By Duncan Ferris
Date: Thursday 06 Sep 2018
LONDON (ShareCast) - (Sharecast News) - Packaging firm MPAC Group on Thursday swung to a first half loss but its board remain positive due to an order book "broadly in line" with the level seen a year ago.
The company's total loss for the six months ended 30 June was £0.9m, down from a profit of £0.9m in the same period last year, as an 11% increase in revenues to £28.2m was offset by a 22% increase in cost of sales.
At 30 June the company had cash and cash equivalents of £25.8m, up from £6m at the same point last year.
Tony Steels, chief executive, said: "It's been a mixed start to the year, with good progress in a number of areas, counter-balanced by delays in two legacy contracts. I am disappointed that the momentum built in the previous year has been slowed due to the current business environment with investment decisions taking longer to conclude."
The two legacy contracts, which contributed to a reduced gross margin from £7.1m to £5.9m, where "technically difficult", with one requiring a hand-packaged feel and the other involving a healthcare device production line of high complexity.

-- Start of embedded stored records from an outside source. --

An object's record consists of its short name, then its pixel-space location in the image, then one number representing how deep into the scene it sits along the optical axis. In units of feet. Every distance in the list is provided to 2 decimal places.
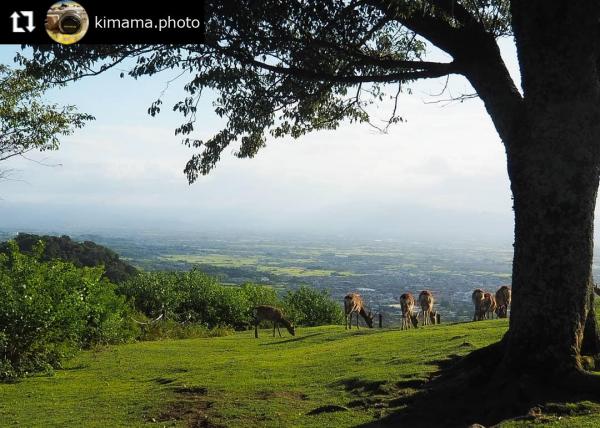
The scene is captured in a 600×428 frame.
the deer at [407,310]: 79.87
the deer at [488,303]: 78.33
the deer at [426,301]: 84.17
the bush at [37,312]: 49.78
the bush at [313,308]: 118.73
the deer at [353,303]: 88.63
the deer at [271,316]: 83.66
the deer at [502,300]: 81.71
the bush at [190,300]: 103.96
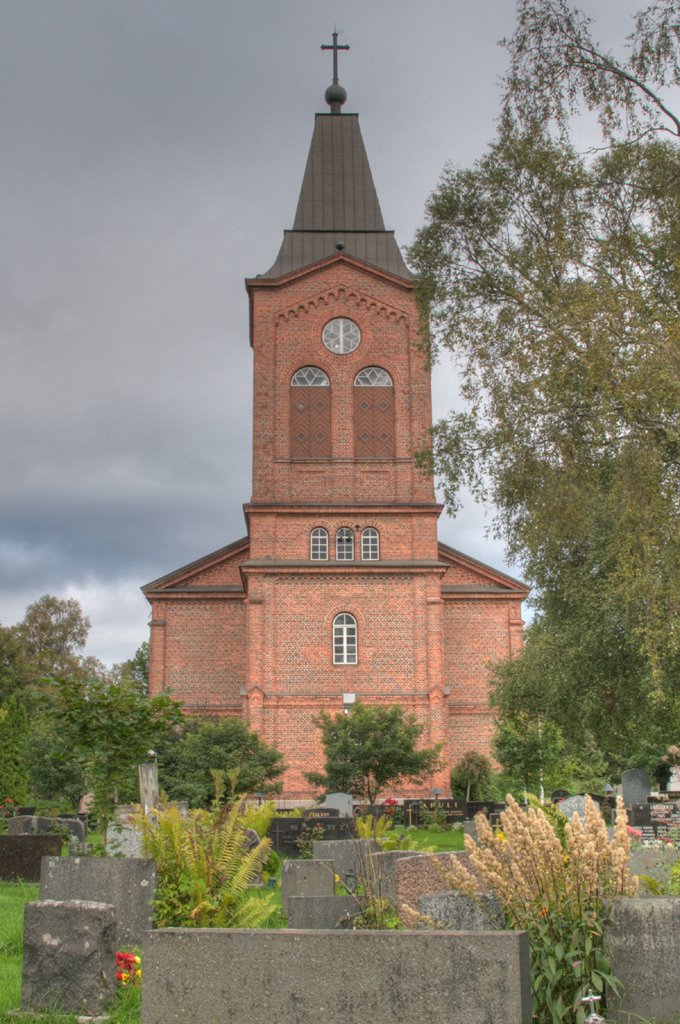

The company also points to "general economic uncertainty", undoubtedly catalysed by the current standing of Brexit negotiations, as the culprit for the slowdown in business.
"Since the end of June a significant value order was secured for delivery in 2019 which gives us further confidence that the strategic objectives will deliver long term revenue growth. The fundamentals of our business remain strong, we are well capitalised, and fully focused on executing our strategic plan," said Steels.
MPAC Group's shares were up 2.10% at 121.50p at 0918 BST.